In the meeting, Mnangagwa noted that there is need for divergent views to be expressed in the media so that the country moves with speed in building an enduring democracy.
Moyo also said if the pillars of democracy are to be strengthened, existing repressive laws such as the Access to Information and Protection of Privacy Act (Aippa) and Broadcasting Services Act (BSA), among others, should be scrapped.
“These laws impinge on citizens’ right to freedom of expression and free flow of information which is critical in shaping a new democratic dispensation,” Moyo said.
He noted that since 2001, after the enactment of BSA, Zimbabwe does not have a three-tier broadcasting system comprising public, commercial and community broadcasting as stipulated by domestic, regional and international laws and instruments respectively.

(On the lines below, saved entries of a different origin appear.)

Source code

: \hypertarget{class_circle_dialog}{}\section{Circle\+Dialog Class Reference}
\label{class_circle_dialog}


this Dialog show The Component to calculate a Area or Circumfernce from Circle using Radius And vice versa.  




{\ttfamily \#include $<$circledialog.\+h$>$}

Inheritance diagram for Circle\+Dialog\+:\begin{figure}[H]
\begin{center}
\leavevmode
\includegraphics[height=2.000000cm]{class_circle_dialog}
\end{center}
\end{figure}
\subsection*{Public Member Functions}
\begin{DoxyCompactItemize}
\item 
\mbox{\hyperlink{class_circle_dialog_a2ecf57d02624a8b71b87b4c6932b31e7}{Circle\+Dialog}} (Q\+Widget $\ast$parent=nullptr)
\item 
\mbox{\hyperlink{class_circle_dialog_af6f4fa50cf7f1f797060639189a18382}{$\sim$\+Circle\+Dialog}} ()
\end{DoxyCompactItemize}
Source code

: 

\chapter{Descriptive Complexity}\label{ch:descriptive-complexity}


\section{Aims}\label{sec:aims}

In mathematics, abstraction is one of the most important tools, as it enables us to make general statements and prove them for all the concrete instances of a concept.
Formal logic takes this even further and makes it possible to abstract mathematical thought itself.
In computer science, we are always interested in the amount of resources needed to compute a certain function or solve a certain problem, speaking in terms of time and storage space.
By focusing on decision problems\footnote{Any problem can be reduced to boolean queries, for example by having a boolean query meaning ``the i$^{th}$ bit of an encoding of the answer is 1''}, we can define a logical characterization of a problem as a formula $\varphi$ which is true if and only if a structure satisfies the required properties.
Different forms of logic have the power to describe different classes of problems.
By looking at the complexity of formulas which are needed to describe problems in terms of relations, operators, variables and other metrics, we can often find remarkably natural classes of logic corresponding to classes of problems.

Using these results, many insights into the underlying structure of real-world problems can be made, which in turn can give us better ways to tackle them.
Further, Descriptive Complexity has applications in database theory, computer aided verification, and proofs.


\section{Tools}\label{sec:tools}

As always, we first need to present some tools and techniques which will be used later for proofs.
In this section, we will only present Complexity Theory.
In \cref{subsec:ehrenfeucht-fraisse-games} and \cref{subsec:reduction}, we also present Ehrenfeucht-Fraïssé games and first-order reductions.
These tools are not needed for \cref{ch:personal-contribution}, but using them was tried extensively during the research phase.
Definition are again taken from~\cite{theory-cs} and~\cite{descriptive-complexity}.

The media advocacy group also urged the President to review the Cybercrimes and Cybersecurity Bill through the respective ministry so that it upholds digital rights rather than focussing on security concerns only.
“We say so, because he recently joined the online platforms and realising that it’s a critical platform to engage the nation and also keeping in touch with the national pulse,” Moyo said.
In the meeting with the AMH team, Mnangagwa said the government was prepared to work with opposition political parties, independent media, people in the Diaspora and investors outside the country to build a nation that prides itself in peace and unity on national issues.
AMH chairman Trevor Ncube said the company’s publications would remain independent, so as to play their effective watchdog role, and they should not be perceived as enemies of the state.
“We will not always agree on everything with the government, but when we criticise or point mistakes, we do so as patriotic citizens who love their country dearly,” Ncube said.